Reproduce every one of the following rows line for line, with no changes to wording, spelling, punctuation, or line breaks.

=====

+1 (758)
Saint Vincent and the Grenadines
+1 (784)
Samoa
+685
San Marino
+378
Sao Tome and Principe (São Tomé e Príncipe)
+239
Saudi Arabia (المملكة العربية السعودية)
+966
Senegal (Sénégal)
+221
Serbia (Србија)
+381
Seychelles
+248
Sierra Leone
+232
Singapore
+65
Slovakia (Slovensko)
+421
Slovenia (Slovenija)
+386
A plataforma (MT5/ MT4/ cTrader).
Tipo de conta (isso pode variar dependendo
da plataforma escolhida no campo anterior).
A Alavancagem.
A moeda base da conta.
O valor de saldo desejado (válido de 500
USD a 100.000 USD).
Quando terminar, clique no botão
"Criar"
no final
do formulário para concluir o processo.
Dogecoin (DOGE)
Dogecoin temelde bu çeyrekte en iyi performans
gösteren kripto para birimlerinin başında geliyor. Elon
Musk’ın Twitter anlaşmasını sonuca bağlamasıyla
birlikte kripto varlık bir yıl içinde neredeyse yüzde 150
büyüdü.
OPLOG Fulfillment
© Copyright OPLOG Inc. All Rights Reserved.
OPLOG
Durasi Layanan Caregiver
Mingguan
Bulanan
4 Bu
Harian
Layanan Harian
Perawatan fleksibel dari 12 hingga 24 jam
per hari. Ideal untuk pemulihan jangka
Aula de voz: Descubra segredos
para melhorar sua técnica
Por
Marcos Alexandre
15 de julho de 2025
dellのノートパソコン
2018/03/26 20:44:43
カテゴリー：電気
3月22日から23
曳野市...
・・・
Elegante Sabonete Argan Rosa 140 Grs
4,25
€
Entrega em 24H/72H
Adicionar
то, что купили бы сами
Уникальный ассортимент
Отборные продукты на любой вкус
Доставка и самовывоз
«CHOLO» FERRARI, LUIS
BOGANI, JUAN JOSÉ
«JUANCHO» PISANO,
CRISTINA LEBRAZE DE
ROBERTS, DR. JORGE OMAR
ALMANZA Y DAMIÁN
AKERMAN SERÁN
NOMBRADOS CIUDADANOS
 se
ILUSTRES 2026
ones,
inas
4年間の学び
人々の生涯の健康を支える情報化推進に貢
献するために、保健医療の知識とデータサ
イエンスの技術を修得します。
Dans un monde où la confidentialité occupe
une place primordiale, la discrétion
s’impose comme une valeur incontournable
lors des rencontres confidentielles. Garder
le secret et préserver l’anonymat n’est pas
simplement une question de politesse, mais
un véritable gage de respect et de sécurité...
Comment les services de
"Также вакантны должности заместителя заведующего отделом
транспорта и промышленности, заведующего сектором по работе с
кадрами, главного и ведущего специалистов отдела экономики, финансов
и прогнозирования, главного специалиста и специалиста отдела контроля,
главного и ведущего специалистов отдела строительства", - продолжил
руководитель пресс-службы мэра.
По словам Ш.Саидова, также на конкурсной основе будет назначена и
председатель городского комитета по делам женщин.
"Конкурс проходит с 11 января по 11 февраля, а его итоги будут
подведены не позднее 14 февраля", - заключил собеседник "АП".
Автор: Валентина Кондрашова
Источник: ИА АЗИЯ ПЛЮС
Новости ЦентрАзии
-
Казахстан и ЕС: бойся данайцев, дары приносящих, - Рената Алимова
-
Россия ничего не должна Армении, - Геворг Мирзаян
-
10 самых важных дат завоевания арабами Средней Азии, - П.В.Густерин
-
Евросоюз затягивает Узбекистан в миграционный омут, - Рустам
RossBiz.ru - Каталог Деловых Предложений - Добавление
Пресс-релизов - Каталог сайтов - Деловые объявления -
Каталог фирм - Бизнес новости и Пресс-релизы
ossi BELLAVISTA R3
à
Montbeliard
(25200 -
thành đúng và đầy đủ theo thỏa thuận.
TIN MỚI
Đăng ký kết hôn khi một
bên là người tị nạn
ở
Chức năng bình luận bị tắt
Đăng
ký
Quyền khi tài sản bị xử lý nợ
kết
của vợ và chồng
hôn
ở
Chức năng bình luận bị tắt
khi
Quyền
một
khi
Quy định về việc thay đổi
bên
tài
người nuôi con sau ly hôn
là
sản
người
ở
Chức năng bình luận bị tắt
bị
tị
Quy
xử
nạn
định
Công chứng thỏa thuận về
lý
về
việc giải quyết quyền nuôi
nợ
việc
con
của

=====

◆ **Answer to this task**
+1 (758)
Saint Vincent and the Grenadines
+1 (784)
Samoa
+685
San Marino
+378
Sao Tome and Principe (São Tomé e Príncipe)
+239
Saudi Arabia (المملكة العربية السعودية)
+966
Senegal (Sénégal)
+221
Serbia (Србија)
+381
Seychelles
+248
Sierra Leone
+232
Singapore
+65
Slovakia (Slovensko)
+421
Slovenia (Slovenija)
+386
A plataforma (MT5/ MT4/ cTrader).
Tipo de conta (isso pode variar dependendo
da plataforma escolhida no campo anterior).
A Alavancagem.
A moeda base da conta.
O valor de saldo desejado (válido de 500
USD a 100.000 USD).
Quando terminar, clique no botão
"Criar"
no final
do formulário para concluir o processo.
Dogecoin (DOGE)
Dogecoin temelde bu çeyrekte en iyi performans
gösteren kripto para birimlerinin başında geliyor. Elon
Musk’ın Twitter anlaşmasını sonuca bağlamasıyla
birlikte kripto varlık bir yıl içinde neredeyse yüzde 150
büyüdü.
OPLOG Fulfillment
© Copyright OPLOG Inc. All Rights Reserved.
OPLOG
Durasi Layanan Caregiver
Mingguan
Bulanan
4 Bu
Harian
Layanan Harian
Perawatan fleksibel dari 12 hingga 24 jam
per hari. Ideal untuk pemulihan jangka
Aula de voz: Descubra segredos
para melhorar sua técnica
Por
Marcos Alexandre
15 de julho de 2025
dellのノートパソコン
2018/03/26 20:44:43
カテゴリー：電気
3月22日から23
曳野市...
・・・
Elegante Sabonete Argan Rosa 140 Grs
4,25
€
Entrega em 24H/72H
Adicionar
то, что купили бы сами
Уникальный ассортимент
Отборные продукты на любой вкус
Доставка и самовывоз
«CHOLO» FERRARI, LUIS
BOGANI, JUAN JOSÉ
«JUANCHO» PISANO,
CRISTINA LEBRAZE DE
ROBERTS, DR. JORGE OMAR
ALMANZA Y DAMIÁN
AKERMAN SERÁN
NOMBRADOS CIUDADANOS
 se
ILUSTRES 2026
ones,
inas
4年間の学び
人々の生涯の健康を支える情報化推進に貢
献するために、保健医療の知識とデータサ
イエンスの技術を修得します。
Dans un monde où la confidentialité occupe
une place primordiale, la discrétion
s’impose comme une valeur incontournable
lors des rencontres confidentielles. Garder
le secret et préserver l’anonymat n’est pas
simplement une question de politesse, mais
un véritable gage de respect et de sécurité...
Comment les services de
"Также вакантны должности заместителя заведующего отделом
транспорта и промышленности, заведующего сектором по работе с
кадрами, главного и ведущего специалистов отдела экономики, финансов
и прогнозирования, главного специалиста и специалиста отдела контроля,
главного и ведущего специалистов отдела строительства", - продолжил
руководитель пресс-службы мэра.
По словам Ш.Саидова, также на конкурсной основе будет назначена и
председатель городского комитета по делам женщин.
"Конкурс проходит с 11 января по 11 февраля, а его итоги будут
подведены не позднее 14 февраля", - заключил собеседник "АП".
Автор: Валентина Кондрашова
Источник: ИА АЗИЯ ПЛЮС
Новости ЦентрАзии
-
Казахстан и ЕС: бойся данайцев, дары приносящих, - Рената Алимова
-
Россия ничего не должна Армении, - Геворг Мирзаян
-
10 самых важных дат завоевания арабами Средней Азии, - П.В.Густерин
-
Евросоюз затягивает Узбекистан в миграционный омут, - Рустам
RossBiz.ru - Каталог Деловых Предложений - Добавление
Пресс-релизов - Каталог сайтов - Деловые объявления -
Каталог фирм - Бизнес новости и Пресс-релизы
ossi BELLAVISTA R3
à
Montbeliard
(25200 -
thành đúng và đầy đủ theo thỏa thuận.
TIN MỚI
Đăng ký kết hôn khi một
bên là người tị nạn
ở
Chức năng bình luận bị tắt
Đăng
ký
Quyền khi tài sản bị xử lý nợ
kết
của vợ và chồng
hôn
ở
Chức năng bình luận bị tắt
khi
Quyền
một
khi
Quy định về việc thay đổi
bên
tài
người nuôi con sau ly hôn
là
sản
người
ở
Chức năng bình luận bị tắt
bị
tị
Quy
xử
nạn
định
Công chứng thỏa thuận về
lý
về
việc giải quyết quyền nuôi
nợ
việc
con
của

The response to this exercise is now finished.